Example: Matthew 23:24 “You blind guides! You strain out a gnat but swallow a camel.” (NIV)

Let’s look at a few hyperboles in modern American English. I say “American” because there are many hyperboles in the United States English language which do not occur in England or other English speaking countries and vice-a-versa.

This book weighs a ton.

She is always talking.

I could sleep for a year.

This is the worst day of my life.

She is a hot tomato.

I called you a hundred times to come to supper.

Hyperbole versus reality:

“I am so hungry I could eat a horse.” (Hyperbole)

“I am so hungry I could eat until I couldn’t eat anymore.” (Reality)

Examples of hyperbole in the Bible that are often overlooked or misinterpreted:

Speaking of King Hezekiah, “After him was none like him among all the kings of Judah, nor any that were before him.” (2 Kings 18:5) But in 2 Kings 23:25 we read about King Josiah that “like unto him was there no king before him, . . . neither after him arose there any like him.” The Bible is either lying or we have here a hyperbole. The Bible is filled with these kinds of exaggerations. Secular humanists and atheists who try to prove the Bible is full of errors use hundreds of examples like these to prove the inaccuracy of the Bible. Unfortunately, we, Christians, have given them ample ammunition because we have not recognized that the Bible is filled with figures of speech which must NOT be taken literally. These atheist apologists are merely mouthing back to us what is commonly taught in Bible studies every day. They see contradictions in the Bible because we are not willing to acknowledge plain hyperbole.

Here’s another example:

Speaking of God judging Israel by taking them to Babylon, we find in the book of Ezekiel God saying, “because of all your abominations, I will do among you what I have not done, and the like of which I will never do again.” (Ezekiel 5:9). Here we find God pronouncing a great judgment the likes of which He will never do again. Yet Jesus informs us that there would be a Great Tribulation upon Israel that would supercede the Babylonian captivity: “For then shall be great tribulation, such as was not since the beginning of the world to this time, no, nor ever shall be.” (Matthew 24:21)

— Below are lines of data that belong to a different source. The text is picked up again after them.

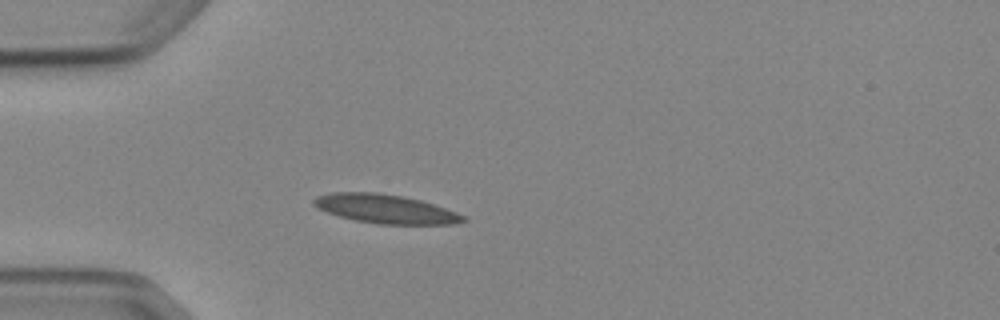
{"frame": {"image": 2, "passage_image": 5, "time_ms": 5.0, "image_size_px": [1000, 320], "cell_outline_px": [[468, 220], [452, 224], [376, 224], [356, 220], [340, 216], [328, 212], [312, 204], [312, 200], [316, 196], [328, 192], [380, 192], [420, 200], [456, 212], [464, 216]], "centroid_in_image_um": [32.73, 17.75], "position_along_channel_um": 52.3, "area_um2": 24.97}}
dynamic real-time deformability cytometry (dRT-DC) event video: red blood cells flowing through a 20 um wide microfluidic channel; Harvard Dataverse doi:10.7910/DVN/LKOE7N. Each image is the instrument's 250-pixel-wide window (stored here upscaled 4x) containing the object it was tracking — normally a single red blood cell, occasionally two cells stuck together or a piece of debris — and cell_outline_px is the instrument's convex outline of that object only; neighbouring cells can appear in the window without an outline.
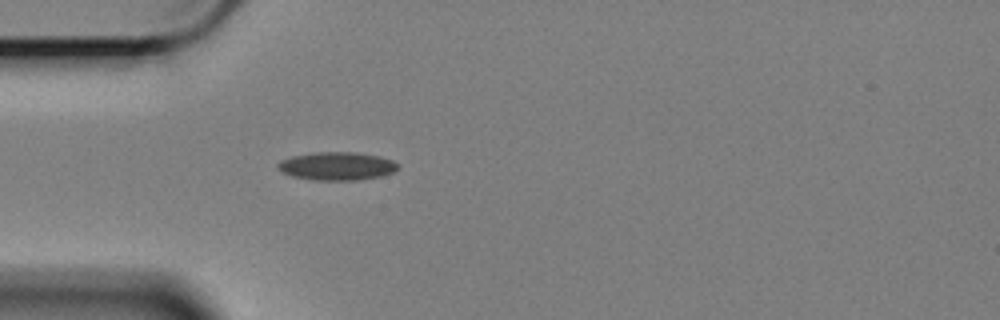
{"species": "Egyptian fruit bat (a non-hibernating species)", "species_latin": "Rousettus aegyptiacus", "temperature_condition": "cold", "stored_images_in_passage": 6, "camera_frame_rate_fps": 3000, "um_per_image_px": 0.085, "animal": {"sex": "female"}, "frame": {"image": 1, "passage_image": 1, "time_ms": 0.0, "image_size_px": [1000, 320], "cell_outline_px": [[400, 168], [392, 172], [380, 176], [360, 180], [312, 180], [292, 176], [276, 168], [276, 164], [280, 160], [292, 156], [316, 152], [356, 152], [380, 156], [392, 160], [400, 164]], "centroid_in_image_um": [28.65, 14.11], "position_along_channel_um": 56.4, "area_um2": 19.88}}
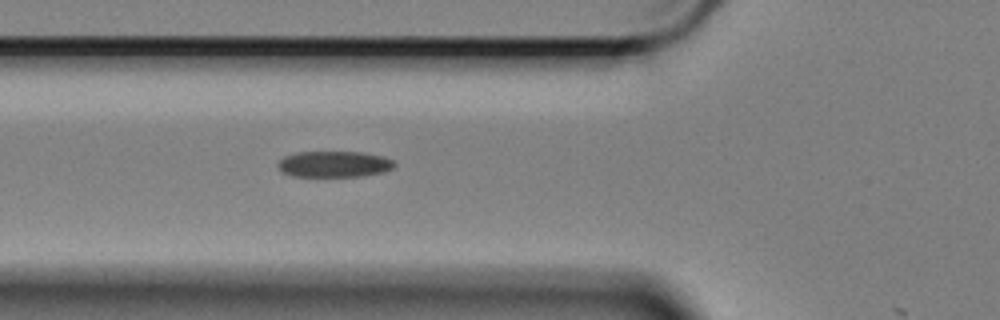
{"frame": {"image": 2, "passage_image": 5, "time_ms": 1.333, "image_size_px": [1000, 320], "cell_outline_px": [[396, 164], [392, 168], [384, 172], [360, 176], [292, 176], [280, 172], [276, 164], [284, 156], [296, 152], [364, 152], [384, 156], [392, 160]], "centroid_in_image_um": [28.38, 13.95], "position_along_channel_um": 97.4, "area_um2": 17.86}}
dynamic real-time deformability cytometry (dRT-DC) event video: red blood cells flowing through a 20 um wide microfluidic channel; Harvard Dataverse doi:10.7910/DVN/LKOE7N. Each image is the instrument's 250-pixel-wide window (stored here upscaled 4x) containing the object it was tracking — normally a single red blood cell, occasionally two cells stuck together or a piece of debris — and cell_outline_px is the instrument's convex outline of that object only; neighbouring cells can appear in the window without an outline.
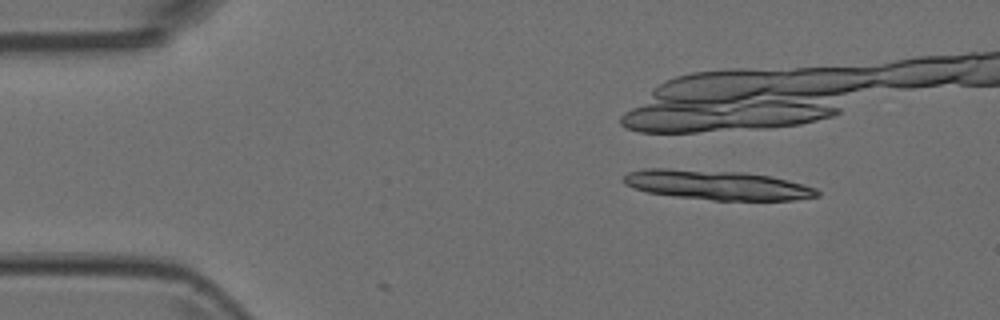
{"species": "Egyptian fruit bat (a non-hibernating species)", "species_latin": "Rousettus aegyptiacus", "temperature_condition": "room temperature", "stored_images_in_passage": 4, "camera_frame_rate_fps": 3000, "um_per_image_px": 0.085, "animal": {"sex": "female"}, "frame": {"image": 1, "passage_image": 2, "time_ms": 0.333, "image_size_px": [1000, 320], "cell_outline_px": [[820, 196], [792, 200], [712, 200], [676, 196], [648, 192], [624, 184], [624, 176], [628, 172], [644, 168], [668, 168], [744, 172], [772, 176], [804, 184], [816, 188], [820, 192]], "centroid_in_image_um": [60.98, 15.71], "position_along_channel_um": 24.0, "area_um2": 33.41}}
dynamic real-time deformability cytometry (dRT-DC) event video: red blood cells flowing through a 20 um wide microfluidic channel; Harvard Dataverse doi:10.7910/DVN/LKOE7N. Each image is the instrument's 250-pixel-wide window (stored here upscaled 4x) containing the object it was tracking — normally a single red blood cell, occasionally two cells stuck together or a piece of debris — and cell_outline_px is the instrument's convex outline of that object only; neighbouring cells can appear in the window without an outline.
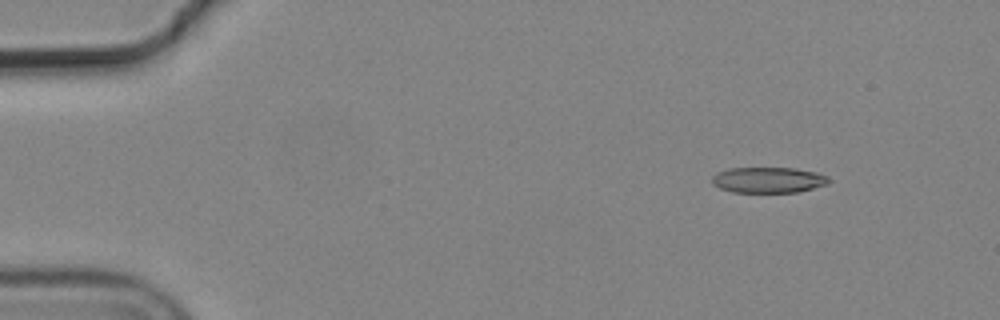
{"species": "common noctule bat (a hibernating species)", "species_latin": "Nyctalus noctula", "temperature_condition": "cold", "stored_images_in_passage": 5, "camera_frame_rate_fps": 3000, "um_per_image_px": 0.085, "animal": {"sex": "male", "body_mass_g": 19.2, "forearm_length_mm": 51.8}, "frame": {"image": 1, "passage_image": 2, "time_ms": 0.333, "image_size_px": [1000, 320], "cell_outline_px": [[832, 180], [828, 184], [796, 192], [732, 192], [720, 188], [712, 184], [712, 176], [716, 172], [728, 168], [796, 168], [816, 172], [828, 176]], "centroid_in_image_um": [65.3, 15.29], "position_along_channel_um": 19.7, "area_um2": 17.63}}
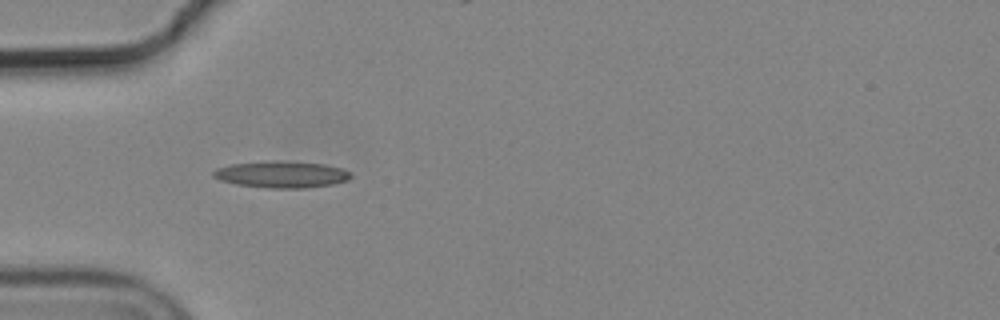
{"frame": {"image": 2, "passage_image": 4, "time_ms": 1.0, "image_size_px": [1000, 320], "cell_outline_px": [[352, 176], [348, 180], [332, 184], [304, 188], [268, 188], [236, 184], [220, 180], [212, 176], [212, 172], [216, 168], [232, 164], [276, 160], [324, 164], [344, 168], [352, 172]], "centroid_in_image_um": [23.96, 14.82], "position_along_channel_um": 61.0, "area_um2": 21.44}}
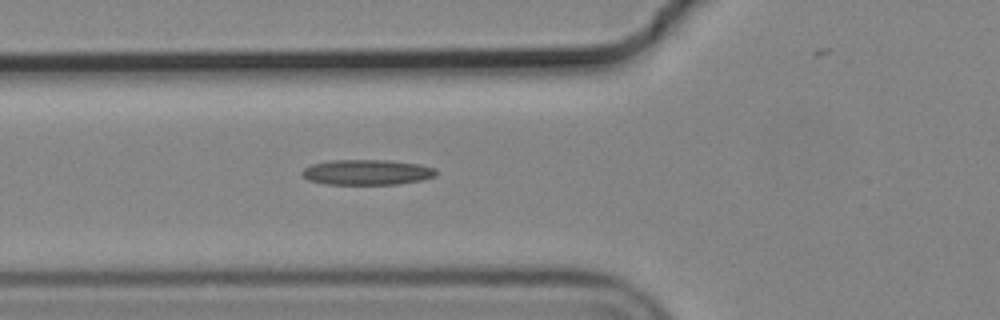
{"frame": {"image": 3, "passage_image": 5, "time_ms": 1.333, "image_size_px": [1000, 320], "cell_outline_px": [[436, 176], [424, 180], [396, 184], [324, 184], [308, 180], [300, 172], [304, 168], [312, 164], [328, 160], [388, 160], [420, 164], [436, 168]], "centroid_in_image_um": [31.2, 14.64], "position_along_channel_um": 94.6, "area_um2": 19.94}}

Was Ezekiel lying about what God said? Or is Jesus lying? Or do we have here a figure of speech we have not been taught to recognize? You see, many of us Christians have unconsciously avoided looking carefully at these seeming discrepancies in the Bible for fear of becoming unbelievers or being accused of “spiritualizing” the Bible.

When it comes to “rightly dividing the word of truth” the very people who teach the Bible must be read literally in order not to “twist the truth into a lie” often are the very ones who have “taken away” precious meaning from the scriptures.